Il faut enfin ne pas négliger le terreau que représente l'impressionnant
développement du secteur associatif connu par la France depuis
20 ou 30 ans. Longtemps considérée (à fort juste titre)
comme une conquête fondamentale de la démocratie libérale,
la liberté d'association n'en offre pas moins aux extrême
et ultra-gauche, aujourd'hui, des opportunités très dangereuses
de désintégration de cette même société
libérale. De la même façon, exactement, que la liberté
d'opinion et de constitution de partis politiques a toujours fait courir
aux démocraties le risque de voir arriver légalement au pouvoir
des partis qui en sont la négation(13),
la liberté d'association(14)
procure de plus en plus des cadres d'accueil et, surtout, d'action révolutionnaire
parfaitement légaux à la gauche la plus extrême et
la plus militante. Ainsi s'explique, selon moi, que l'on vive, aujourd'hui,
en France, dans une société totalement bloquée. Malgré
l'existence de pouvoirs politiques élus de façon limpide
et indiscutablement démocratique, ces derniers ne peuvent désormais
prendre la moindre décision sans que l'on assiste immédiatement
à une impressionnante levée de boucliers et à l'émergence
de manifestations plus ou moins importantes et/ou menaçantes, trouvant
presque toujours leur point de départ dans le secteur dit «associatif».

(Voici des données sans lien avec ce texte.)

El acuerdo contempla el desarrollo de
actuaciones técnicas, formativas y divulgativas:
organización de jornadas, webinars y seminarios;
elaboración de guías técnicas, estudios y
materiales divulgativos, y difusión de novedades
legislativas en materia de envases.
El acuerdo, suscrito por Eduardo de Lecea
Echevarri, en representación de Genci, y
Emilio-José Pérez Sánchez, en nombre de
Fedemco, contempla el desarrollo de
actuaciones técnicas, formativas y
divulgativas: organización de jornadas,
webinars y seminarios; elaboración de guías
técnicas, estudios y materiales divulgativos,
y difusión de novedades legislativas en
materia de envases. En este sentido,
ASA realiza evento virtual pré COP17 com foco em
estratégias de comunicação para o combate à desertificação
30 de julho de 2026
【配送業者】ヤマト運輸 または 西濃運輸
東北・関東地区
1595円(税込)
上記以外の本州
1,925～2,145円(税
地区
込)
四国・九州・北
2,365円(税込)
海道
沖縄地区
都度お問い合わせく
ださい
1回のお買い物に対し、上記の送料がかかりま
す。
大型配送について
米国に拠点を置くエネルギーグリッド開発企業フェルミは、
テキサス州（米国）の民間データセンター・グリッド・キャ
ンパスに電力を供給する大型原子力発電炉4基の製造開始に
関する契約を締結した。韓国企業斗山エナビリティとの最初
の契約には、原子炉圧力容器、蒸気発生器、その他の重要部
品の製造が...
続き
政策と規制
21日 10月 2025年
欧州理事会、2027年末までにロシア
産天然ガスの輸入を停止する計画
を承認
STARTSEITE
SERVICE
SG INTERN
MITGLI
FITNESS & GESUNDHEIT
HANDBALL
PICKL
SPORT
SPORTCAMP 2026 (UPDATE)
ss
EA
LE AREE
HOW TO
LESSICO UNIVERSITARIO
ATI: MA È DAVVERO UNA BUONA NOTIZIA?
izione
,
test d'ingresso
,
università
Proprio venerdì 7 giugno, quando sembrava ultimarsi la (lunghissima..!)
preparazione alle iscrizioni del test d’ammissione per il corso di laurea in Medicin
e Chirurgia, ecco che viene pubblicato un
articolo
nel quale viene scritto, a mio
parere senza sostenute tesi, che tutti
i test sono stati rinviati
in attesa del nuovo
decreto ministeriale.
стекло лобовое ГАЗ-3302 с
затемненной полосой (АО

Qu'il s'agisse de lutter contre le chômage (AC!), de défendre le droit au logement (DAL), de lutter contre l'extrême droite (Ras l'Front), de soutenir les sans-papiers (Droits devant!), de noyauter les associations de «défense des intérêts de quartier» ou de semer la zizanie dans les co-propriétés (associations de locataires que l'on veut convaincre qu'ils participent... à la lutte des classes!), la prolifération des associations de combat est stupéfiante. De groupes de pression à l'existence reconnue et apparemment légitime, nombre d'associations noyautées par des éléments d'ultra-gauche, d'extrême gauche, par des progressistes soi-disant chrétiens et des «déçus» des partis socialiste et communiste, pour ne rien dire des écologistes de combat savamment drapés dans un pacifisme de pure surface, se transforment ainsi subrepticement en instruments redoutables de blocage et d'action révolutionnaires(15). Nouveau Cheval de Troie qui pénètre dangereusement et insidieusement notre système démocratique libéral... Il y a certainement là une évolution beaucoup plus grave que ne le sont les succès électoraux du binôme «Arlette + Olivier» enregistrés ces dernières années. Cette évolution me semble en effet d'autant plus dangereuse et inquiétante que, dans le domaine de la recherche de succès électoraux, l'ultra et l'extrême gauche courent toujours le risque de «perdre leur âme» (réellement ou aux yeux de leurs militants) en jouant le jeu des institutions «bourgeoises» et en dérivant vers un «réformisme» de meilleur aloi.